Anthropic's new prompt caching saves developers a fortune

Anthropic's new prompt caching saves developers a fortune


Sign up for our daily and weekly newsletters to stay up to date with the latest updates and exclusive content on industry-leading AI coverage. More information


Anthropic introduced prompt caching on its APIwhich remembers context between API calls and allows developers to avoid repeated prompts.

The fast cache function is available in public beta on Claude 3.5 Sonnet and Claude 3 Haiku, but support for the largest Claude model, Opus, is coming soon.

Fast caching, described in this 2023 articleallows users to retain frequently used contexts across their sessions. Because the models remember these prompts, users can add additional background information without increasing the cost. This is useful in cases where someone wants to send a large amount of context in a prompt and then refer to it in multiple conversations with the model. It also allows developers and other users to fine-tune model responses.

According to Anthropic, early adopters have seen “substantial improvements in speed and cost with prompt caching for a variety of use cases — from recording an entire knowledge base to 100 sample recordings to recording every turn of a conversation in their prompt.”

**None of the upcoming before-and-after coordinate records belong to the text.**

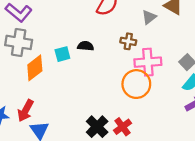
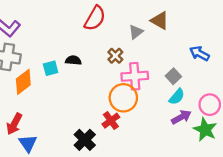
brown cross: (128, 41) -> (115, 56), turned 35
red cross: (122, 127) -> (111, 121), moved

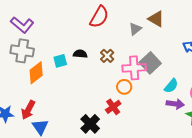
brown cross: (115, 56) -> (107, 56), moved
gray square: (173, 76) -> (150, 63), moved, size x1.5
orange circle: (123, 98) -> (124, 87), size x0.6
purple arrow: (181, 117) -> (175, 104), turned 36

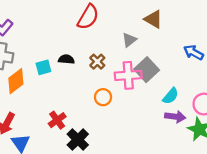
gray triangle: (135, 29) -> (129, 40), moved
orange circle: (124, 87) -> (103, 97), moved
red cross: (113, 107) -> (57, 120), moved

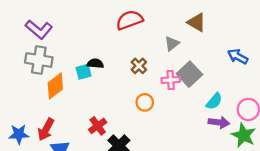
red semicircle: (88, 17) -> (129, 20), turned -140
black semicircle: (66, 59) -> (95, 64), moved
pink cross: (128, 75) -> (171, 80), size x0.7

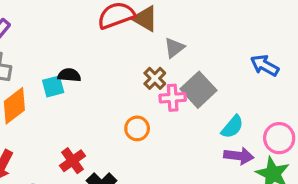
brown triangle: (197, 22) -> (145, 19), moved
brown cross: (139, 66) -> (155, 78), moved

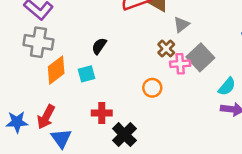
black semicircle: (69, 75) -> (99, 46), turned -60
cyan square: (53, 86) -> (87, 74), moved
red cross: (73, 161) -> (102, 113), turned 36

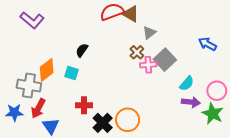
gray cross: (38, 42) -> (29, 86), moved
cyan square: (87, 74) -> (71, 73), turned 32
orange circle: (152, 88) -> (128, 120), moved, size x1.5

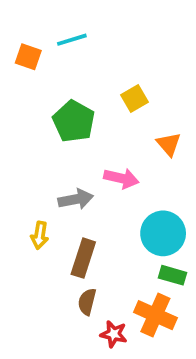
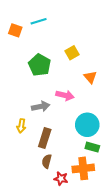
orange cross: (155, 315) -> (83, 168), turned -30

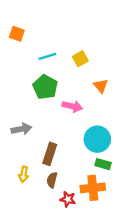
cyan line: (39, 21) -> (47, 56), moved
green pentagon: (40, 65) -> (45, 87), moved
gray arrow: (41, 107) -> (21, 129), moved
yellow arrow: (21, 126) -> (24, 174), moved

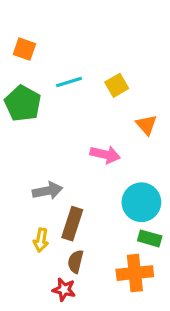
green pentagon: (45, 87) -> (23, 103), moved
gray arrow: (21, 129) -> (48, 191), moved
yellow arrow: (24, 174) -> (41, 240), moved
red star: (68, 199) -> (64, 290), moved

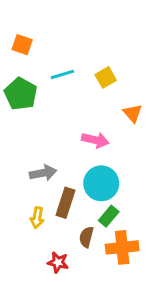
cyan circle: (141, 202) -> (101, 183), moved
green rectangle: (150, 238) -> (109, 216), moved, turned -66
brown semicircle: (76, 262) -> (86, 237), moved

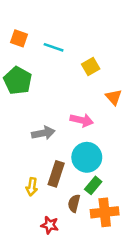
cyan line: (62, 74) -> (54, 47), moved, turned 36
gray arrow: (43, 173) -> (43, 133), moved

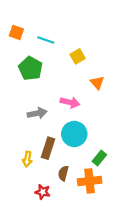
green pentagon: (18, 81) -> (31, 68), moved
green rectangle: (93, 185) -> (99, 158), moved

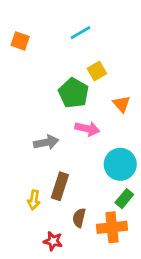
cyan line: (46, 40) -> (80, 33), moved, turned -49
green pentagon: (31, 68) -> (74, 93), moved
cyan circle: (74, 134) -> (120, 164), moved

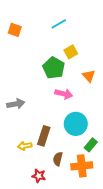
gray arrow: (46, 142) -> (16, 104), moved
cyan circle: (120, 164) -> (76, 124), moved
yellow arrow: (34, 200) -> (25, 146), turned 72

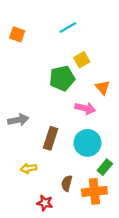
green pentagon: (54, 68) -> (62, 78), turned 30
pink arrow: (64, 94) -> (85, 108), moved
brown rectangle: (44, 136) -> (51, 138), moved

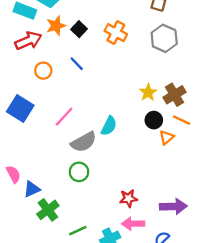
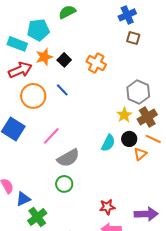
gray hexagon: (164, 38) -> (138, 92), moved
orange circle: (43, 71) -> (33, 96), size x1.6
cyan semicircle: (109, 126) -> (108, 143), moved

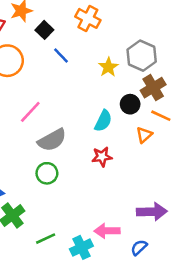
black square: (64, 60) -> (44, 30), moved
blue line: (62, 90) -> (61, 56), moved
yellow star: (124, 115) -> (108, 67), moved
black circle: (129, 139) -> (130, 104), moved
red star: (107, 207) -> (102, 157), moved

According to the company, potential use cases include reducing the cost and latency of long instructions and uploaded documents for conversational agents, faster code autocomplete, providing multiple instructions to agent search tools, and embedding full documents in a prompt.

Cached Prompts Prices

One advantage of prompt caching is the lower price per token. According to Anthropic, using cached prompts is “significantly cheaper” than the base price of the input token.

For Claude 3.5 Sonnet, writing a prompt to be cached costs $3.75 per 1 million tokens (MTok), but using a cached prompt costs $0.30 per MTok. The base price of an input for the Claude 3.5 Sonnet model is $3/MTok, so by paying a little more up front, you can expect to save 10x the next time you use the cached prompt.

Claude 3 Haiku users pay $0.30/MTok for cache and $0.03/MTok when using saved prompts.

Although prompt caching is not yet available for Claude 3 Opus, Anthropic has already published the prices. Writing to cache costs $18.75/MTok, but access to the cached prompt costs $1.50/MTok.

However, as AI influencer Simon Willison noted on X, Anthropic's cache has a lifespan of only 5 minutes and is refreshed with every use.

Of course, this isn't the first time Anthropic has attempted to compete with other AI platforms through pricing. Before the release of the Claude 3 family of models, Anthropic lowered the prices of its tokens.

It is now engaged in a kind of 'race to the bottom' against rivals, including Google And OpenAI when it comes to offering low-cost options for third-party developers building on its platform.

Highly requested feature

Other platforms offer a version of prompt caching. Lamina, an LLM inference system, uses KV caching to reduce the cost of GPUs. A cursory glance at the OpenAI developer forums or GitHub will raise questions about how to cache prompts.

Caching prompts is not the same as the large language model memory. For example, OpenAI's GPT-4o provides a memory where the model remembers preferences or details. However, it does not store the actual prompts and responses like prompt caching does.